Work instruction: What you return should be the complete listing, unchanged, with no pictures in it.

Data records:
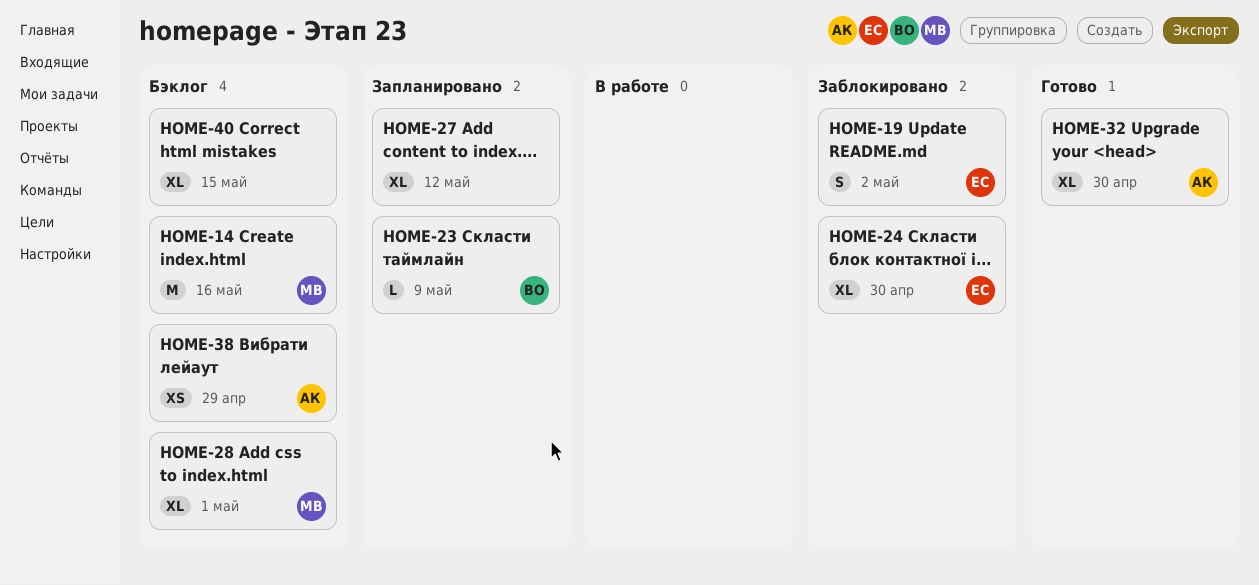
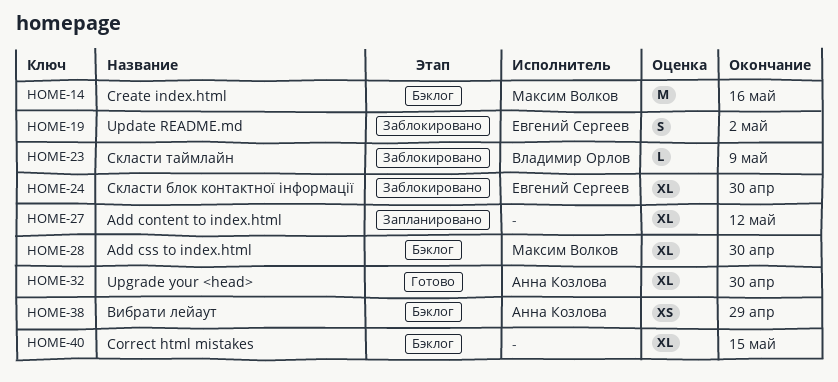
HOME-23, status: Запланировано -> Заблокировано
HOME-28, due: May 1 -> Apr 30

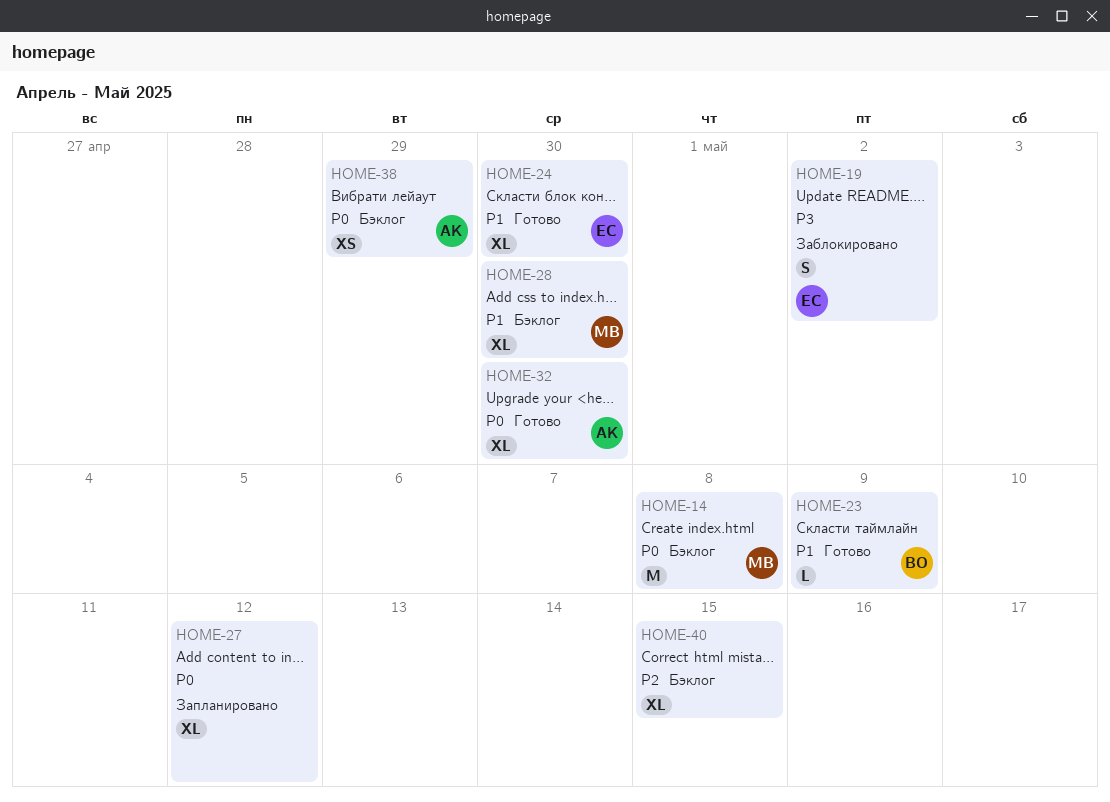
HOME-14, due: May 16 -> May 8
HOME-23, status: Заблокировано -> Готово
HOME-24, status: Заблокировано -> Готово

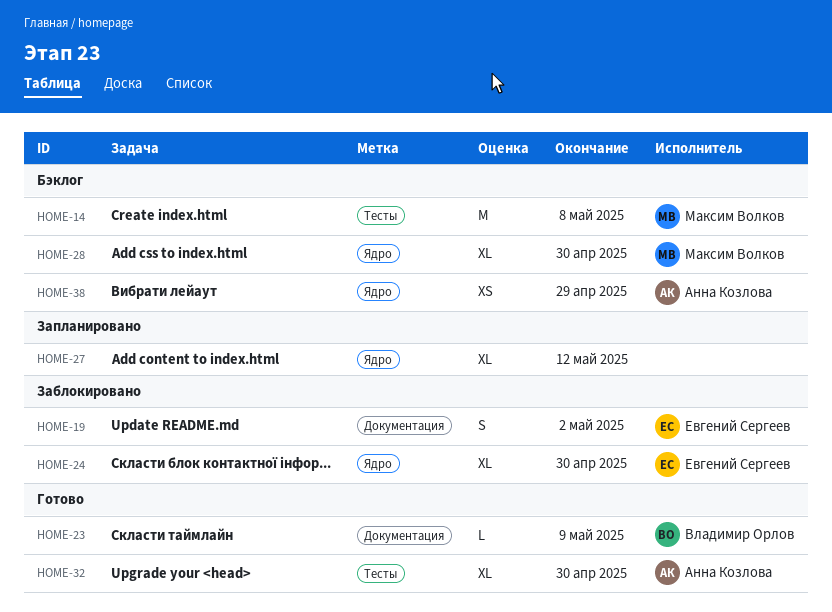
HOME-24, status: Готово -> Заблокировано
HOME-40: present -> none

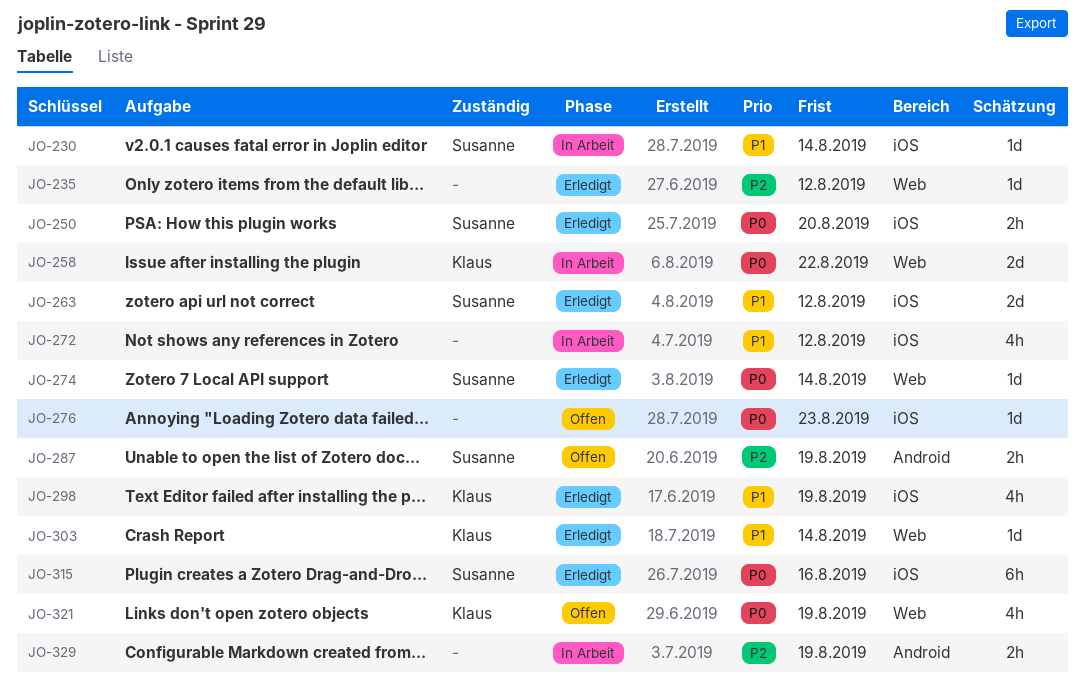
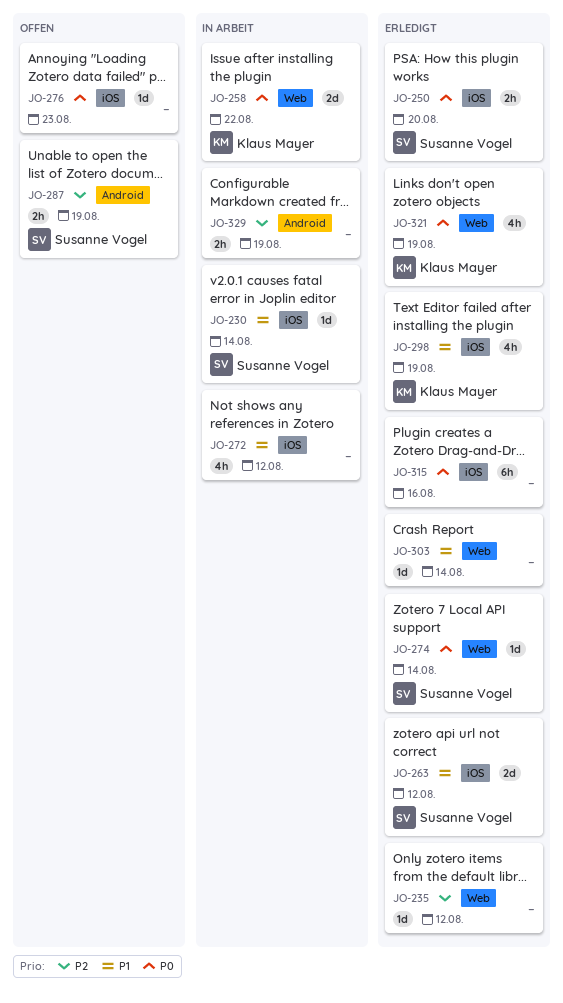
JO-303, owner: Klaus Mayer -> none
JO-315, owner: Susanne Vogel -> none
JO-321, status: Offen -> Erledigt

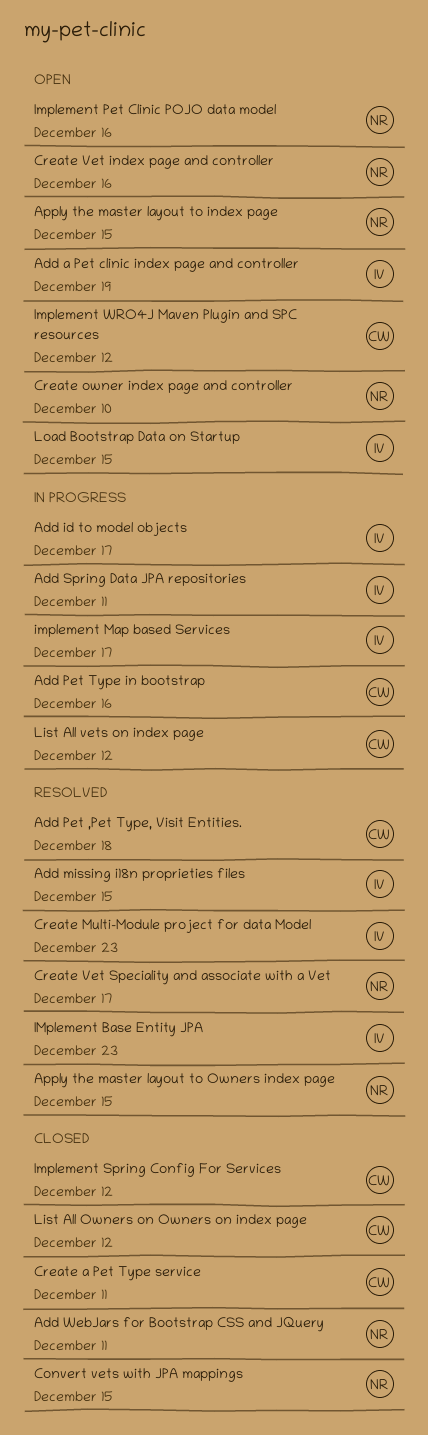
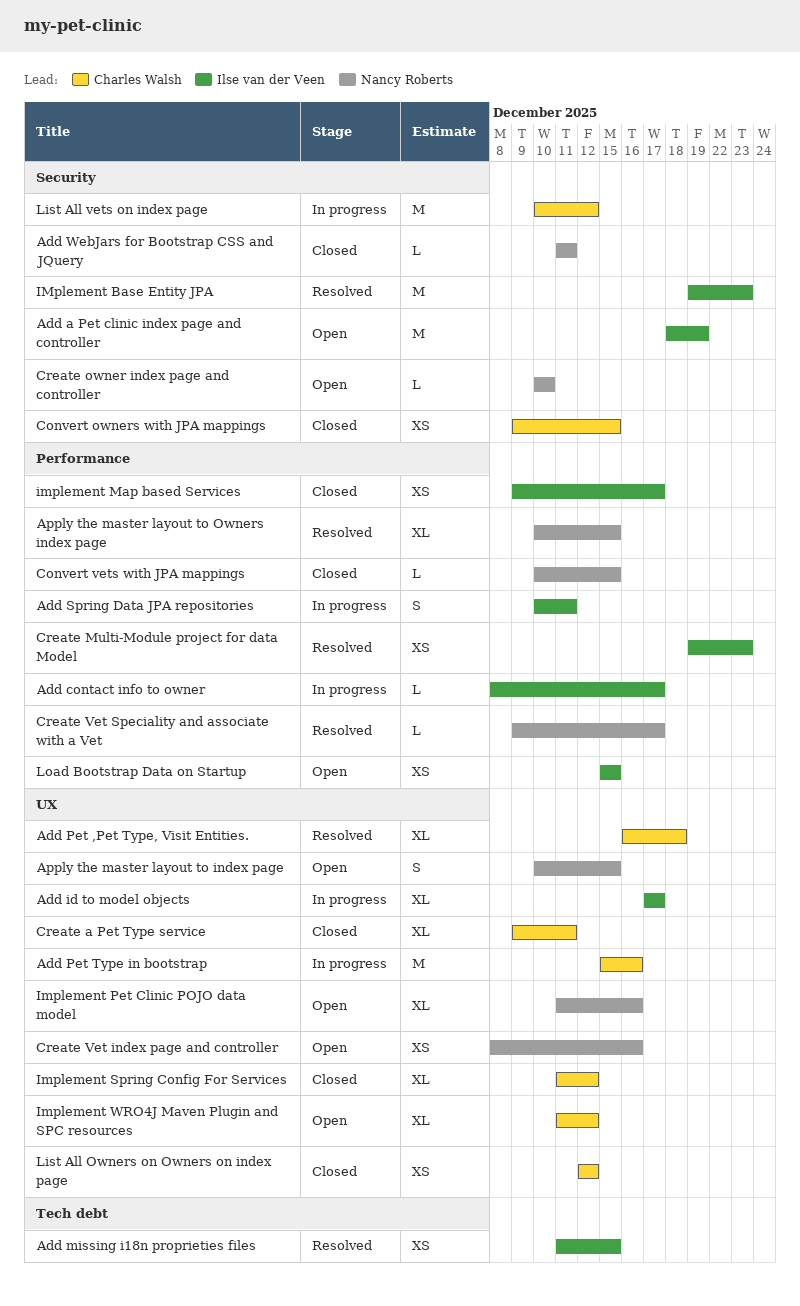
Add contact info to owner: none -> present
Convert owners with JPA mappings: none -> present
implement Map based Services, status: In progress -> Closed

Task result:
HOME-23, status: Запланировано -> Заблокировано
HOME-28, due: May 1 -> Apr 30

HOME-14, due: May 16 -> May 8
HOME-23, status: Заблокировано -> Готово
HOME-24, status: Заблокировано -> Готово

HOME-24, status: Готово -> Заблокировано
HOME-40: present -> none

JO-303, owner: Klaus Mayer -> none
JO-315, owner: Susanne Vogel -> none
JO-321, status: Offen -> Erledigt

Add contact info to owner: none -> present
Convert owners with JPA mappings: none -> present
implement Map based Services, status: In progress -> Closed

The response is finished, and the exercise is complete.